When I was a kid, one of the coolest science fiction films that came out in the Nineties was Men in Black, a comedy about secret agents protecting Earth and the human race from the bizarre aliens who walked among them in secret. It was witty, creative, and ultimately knew how to tell a good story of how a young NYPD cop becomes a serious MiB agent.
The Story: Wake Up, Drink Coffee, Fight Aliens, Write Reports, Repeat
This Saturday morning cartoon was set roughly after the events of the original Men in Black movie. We followed Agents K, J, and L on their various missions for the extraterrestrial agency, pitting them against the Bugs, the Fmecks, the Ixions, and the rogue MiB agent Alpha. Occasional filler plots included stories where some bizarre alien custom or technology gets mistaken for something innocuous, resulting in some episode-long side effect like male pregnancy, age regression, developing superpowers, or memory loss.
The Cast: New Designs, New Roles, And New Threats
In departing from the movie, Agent K stays on as J’s mentor and partner, while L gets a redesign and a more stoic personality. Other Agents are revealed in this story, some of them human and some not. Supporting characters like the Worms, Jack Jeebs, and Frank the Pug also get to shine more, even getting their own wacky subplots.
By far, one of the more interesting things about this show was its lineup of new villains. While the Bugs from the original film made a few comebacks, we got a lot more variety in the animated spinoff. My two favorites had to be Alpha (voiced by David Warner), a former MiB agent and K’s mentor who betrayed the agency and seeks to graft alien body parts onto himself in a quest for greater power; and Buzzard (voiced by Sherman Howard), an alien bounty hunter who often runs afoul of the MiB. I liked Alpha because he had David Warner’s voice and was often used as a credible threat to the agency because of his inside knowledge, and I liked Buzzard because, well, he kind of reminded me of the then-silent and badass Boba Fett from Star Wars.
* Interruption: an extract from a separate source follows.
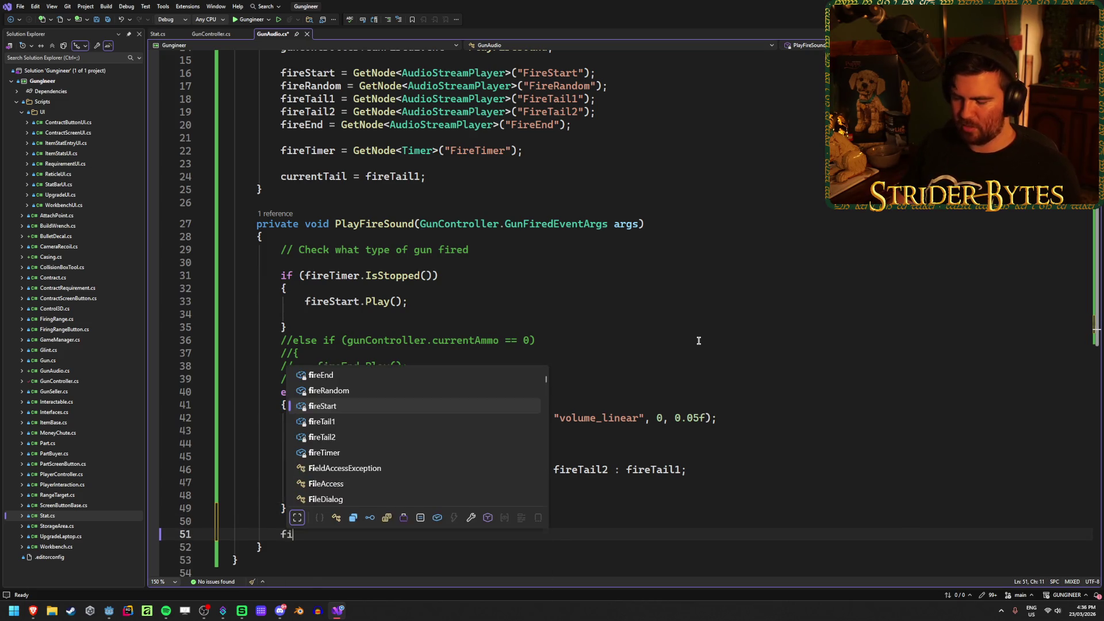
type("reTimer.")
The Style: More Comic Than Cinematic
The animation is pretty good, although I think the style of the show’s title sequence is worth the price of admission alone.
A lot of the main characters have been noticeably redesigned from the way they look in the film, although it’s nothing too jarring for a first-time viewer. And as far as consistency goes, well, it’s more about comedy than continuity.
Final Verdict: A Far Better Sequel Than Men In Black II
As a kid, this animated series was the only sequel I could ask for. It really expanded on the original premise of the film and allowed for both character consistency and growth from the main cast. That’s why I felt sad when I heard that they were releasing a new sequel and bringing Tommy Lee Jones… and are doing it again in 3-D next year. Maybe the third one will be better, but as far as my childhood goes, the animated series will still be the best successor to the original MiB film.
Bibliography: Men in Black: The Series. Executive produced by Laurie MacDonald, Walter F. Parkes, Richard Raynis, and Rafael Rosado. Produced by Kim Bass, Duane Capizzi, and Frank Paur. Adelaide Productions. The WB. October 11, 1997 – June 30, 2001.